→ Отрывок:
Театр для Давида Боровского стал спасительным местом, где «можно укрыться от Времени. Что бы ни происходило, ты вошел, закрыл за собой дверь служебного входа и… Будто ничего, кроме сцены нет…».
Боровскому, как он считал, повезло с самого начала, потому что здесь, в Русской драме, к концу 40-х годов ХХ века, когда Давид начал работать, была блистательная труппа. Это был оазис талантов. Боровского, помимо декораций, которыми он занимался, привлекли великие личности, влияние которых Давид ощущал на себе каждый день. Любой молодой человек, попав в театр, может заразиться от великих личностей магией театра.
Театр Давид называл смешным, детским, наивным, колдовским миром и говорил: «Если ты, попав в театр, можешь при этом еще что-то делать, то этот мир всегда будет рад твоему умению. При всех самолюбиях, при всех ревностях, в нем всегда есть место каждому, если ты на занятие театром определен природой».

→ Задание: В какое время, согласно отрывку, Давид Боровский начал работать в Русской драме?

→ Исходные данные:

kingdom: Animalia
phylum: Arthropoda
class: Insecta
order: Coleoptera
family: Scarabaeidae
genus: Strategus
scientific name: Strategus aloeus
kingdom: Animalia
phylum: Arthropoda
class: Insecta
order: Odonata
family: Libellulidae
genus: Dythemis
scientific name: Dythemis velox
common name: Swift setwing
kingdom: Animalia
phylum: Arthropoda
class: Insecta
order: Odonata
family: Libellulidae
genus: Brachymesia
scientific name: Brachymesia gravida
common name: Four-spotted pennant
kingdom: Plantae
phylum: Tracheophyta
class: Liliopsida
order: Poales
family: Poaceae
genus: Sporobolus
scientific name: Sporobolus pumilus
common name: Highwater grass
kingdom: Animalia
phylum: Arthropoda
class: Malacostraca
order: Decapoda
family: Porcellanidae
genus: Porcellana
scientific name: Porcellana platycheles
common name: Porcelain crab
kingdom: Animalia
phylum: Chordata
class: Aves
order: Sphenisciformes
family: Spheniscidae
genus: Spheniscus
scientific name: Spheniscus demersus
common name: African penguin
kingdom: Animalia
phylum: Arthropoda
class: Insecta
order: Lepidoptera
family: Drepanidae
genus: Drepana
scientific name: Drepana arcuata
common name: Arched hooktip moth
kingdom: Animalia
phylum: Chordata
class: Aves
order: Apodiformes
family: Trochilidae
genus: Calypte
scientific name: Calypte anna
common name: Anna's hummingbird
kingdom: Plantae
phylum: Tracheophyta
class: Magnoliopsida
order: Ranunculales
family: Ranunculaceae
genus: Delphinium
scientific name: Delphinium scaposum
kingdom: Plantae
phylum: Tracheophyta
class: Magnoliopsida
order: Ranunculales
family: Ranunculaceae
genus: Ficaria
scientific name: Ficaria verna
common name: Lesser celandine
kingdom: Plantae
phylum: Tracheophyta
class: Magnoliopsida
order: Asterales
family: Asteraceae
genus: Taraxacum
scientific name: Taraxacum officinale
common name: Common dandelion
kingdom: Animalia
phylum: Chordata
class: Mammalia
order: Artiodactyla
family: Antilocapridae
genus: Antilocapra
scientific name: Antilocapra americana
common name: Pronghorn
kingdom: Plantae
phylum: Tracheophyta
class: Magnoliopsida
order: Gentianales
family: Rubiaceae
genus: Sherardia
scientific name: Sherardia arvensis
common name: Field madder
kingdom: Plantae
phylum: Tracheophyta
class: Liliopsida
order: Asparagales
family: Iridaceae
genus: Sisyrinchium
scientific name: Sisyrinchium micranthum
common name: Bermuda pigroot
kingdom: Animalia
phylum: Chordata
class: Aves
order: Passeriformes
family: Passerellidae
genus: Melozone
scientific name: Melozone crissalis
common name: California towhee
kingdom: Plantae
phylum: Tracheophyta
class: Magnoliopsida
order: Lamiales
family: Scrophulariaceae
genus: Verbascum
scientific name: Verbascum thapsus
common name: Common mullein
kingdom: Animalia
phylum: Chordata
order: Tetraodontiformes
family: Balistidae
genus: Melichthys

→ Правильный ответ: К концу 40-х годов ХХ века.